Mais s'il faut penser notre alimentation sur le plan du droit, il convient aussi de la penser davantage sur le plan du savoir-faire et de la responsabilité, ce qui me ramène à mon point de départ : il faut se remettre aux fourneaux. Bee Wilson est à l'évidence une cuisinière créative et talentueuse, quelqu'un qui veut enseigner aux gens à manier le hachoir et la poêle à frire et à mettre un repas décent sur la table en une demi-heure. Son amour de la cuisine maison la conduit à dire du bien des "repas en kit" [repas livrés sous la forme d'ingrédients déjà rationnés mais non préparés] qui, malgré les emballages qui les accompagnent et leur prix élevé, ont au moins le mérite de mettre le pied à l'étrier aux cuisiniers en herbe. Elle voit même une lueur d'espoir dans les chiffres qui révèlent que, si seuls 10 % des gens disent aimer cuisiner et 45 % déclarent détester ça, au moins 45 % restent indécis et seraient potentiellement prêts à essayer.

J'aurais plutôt tendance à penser que l'enquête en question n'est qu'une illustration de plus de la confusion qui nous habite parfois en matière d'alimentation. Je cuisine tous les jours, mais je ne sais pas si je dirais que j'adore cuisiner. Ça reviendrait à me demander si j'aime faire la lessive ou si j'aime amener mes enfants à l'école. Autant demander à un chasseur-cueilleur s'il aime cueillir et chasser. Certaines choses relèvent du devoir ou de la nécessité, et non du choix. C'est d'ailleurs ainsi que nous abordons déjà un large éventail de compétences - faire du vélo, conduire une voiture, taper à l'ordinateur, utiliser un smartphone... Ce qui me redonne de l'espoir, c'est moins la baisse du prix de certaines innovations comme les repas en kit que le regain d'intérêt pour la cuisine dans les écoles, et non sous la forme réservée aux petites ménagères en herbe, comme on me l'a appris à l'époque, mais dans le cadre de programmes "De la ferme à l'école".

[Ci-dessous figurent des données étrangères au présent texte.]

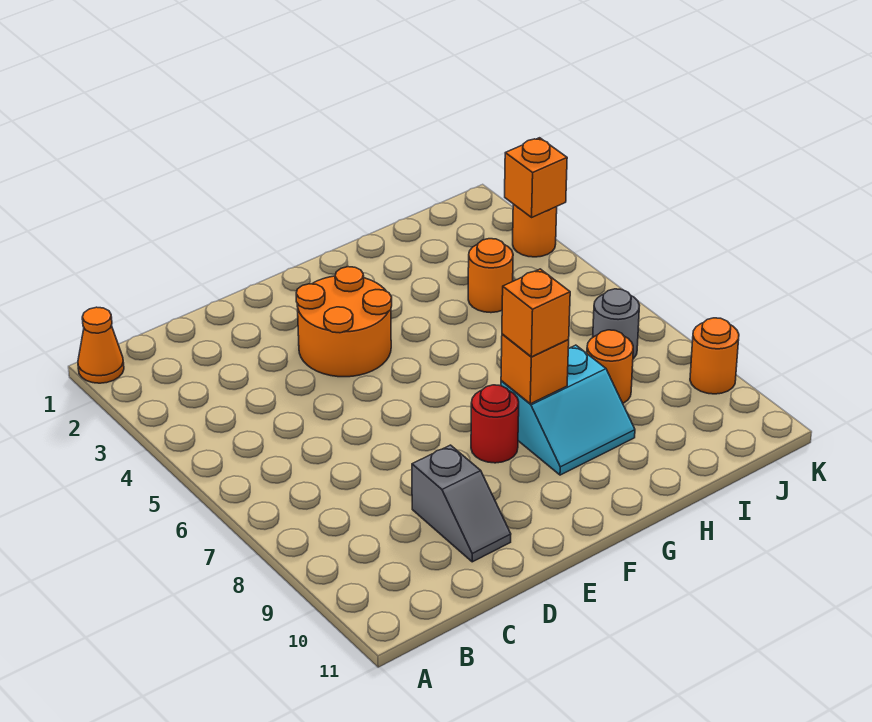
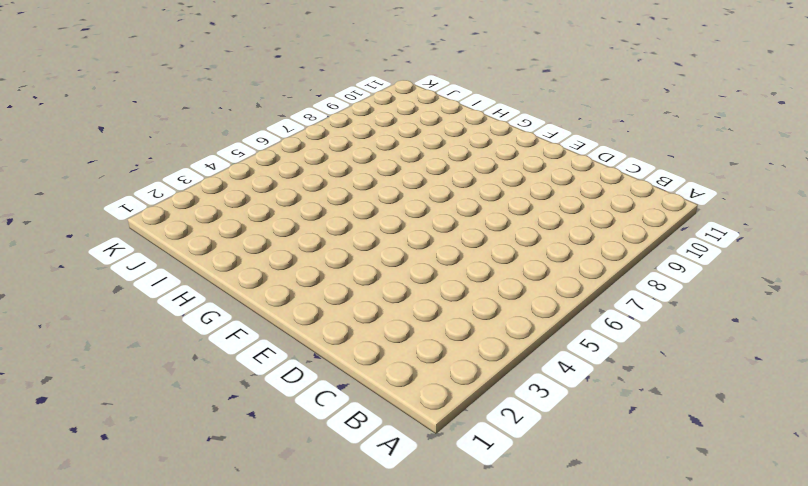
none -> orange cone A1 level 1
none -> grey slope D9:D10 level 1 top 9
none -> orange round brick E3:F4 level 1

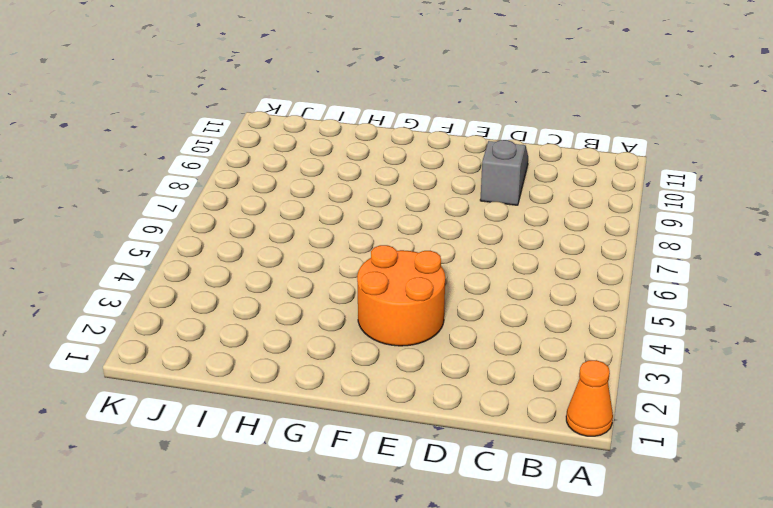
none -> red round brick F8 level 1
none -> cyan slope G8:H9 level 1 top 8
none -> orange round brick I4 level 1

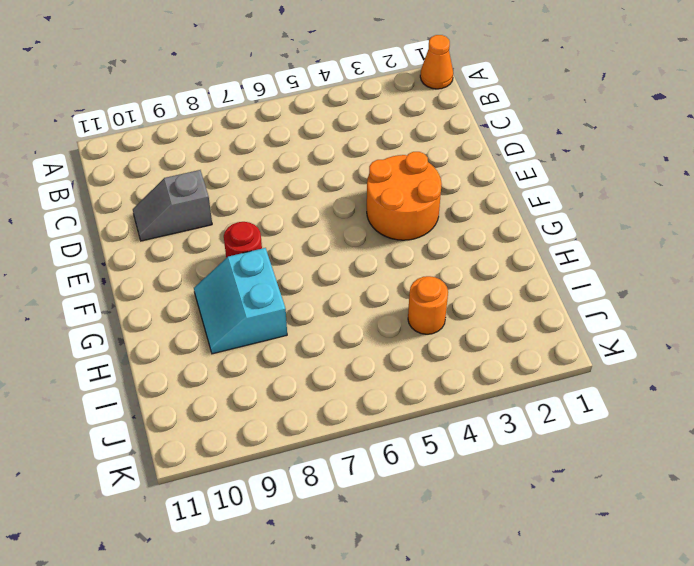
none -> orange round brick I8 level 1
none -> grey round brick J7 level 1
none -> orange round brick K3 level 1

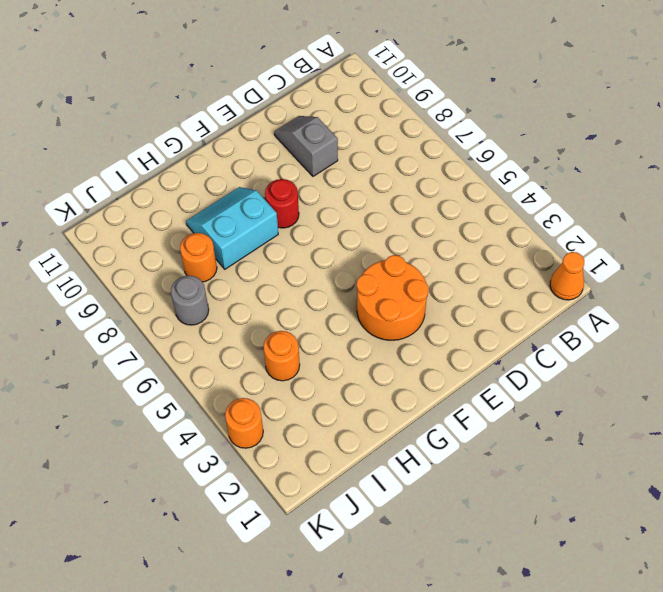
none -> orange round brick K9 level 1
none -> orange brick G8 level 2
none -> orange brick K3 level 2

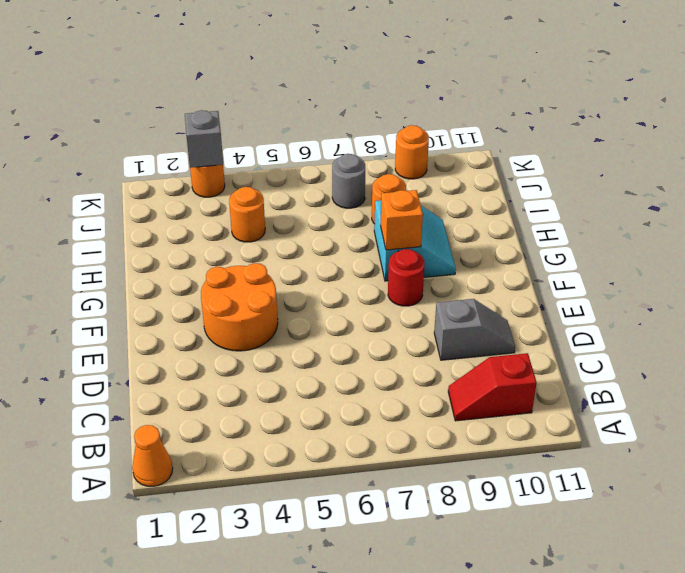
red slope B9:B10 level 1 top 10 -> none
grey brick K3 level 2 -> orange brick K3 level 2
none -> orange brick G8 level 3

Quand ma fille était en cours préparatoire, elle avait une maîtresse formidable, très charismatique, qui ne souscrivait pas à l'idée fixe de la direction de l'établissement de coller des enfants de 6 ans devant des écrans, et qui remplissait à la place sa classe de livres et de dessins, de vers à soie et de tortues. Sans surprise, elle a été congédiée au bout d'un an (la sécurité ?! l’hygiène ?!). Pour autant, pendant quelques mois, une autre mère de famille et moi-même nous sommes retrouvées dans les cuisines de l'établissement de temps à autre pour enseigner les mathématiques aux élèves à travers la cuisine. "Si la recette nécessite une tasse de farine de maïs et une tasse de farine de blé, et que les ingrédients liquides dont tu as besoin équivalent à deux tiers des ingrédients secs, quelle quantité de miel et de babeurre dois-tu ajouter, sachant que l'œuf que tu mets remplit déjà un quart de la tasse ??" Les enfants feront leurs calculs, mesureront, touilleront, goûteront et ajouteront les ingrédients - puis nous mangerons le pain de maïs tous ensemble.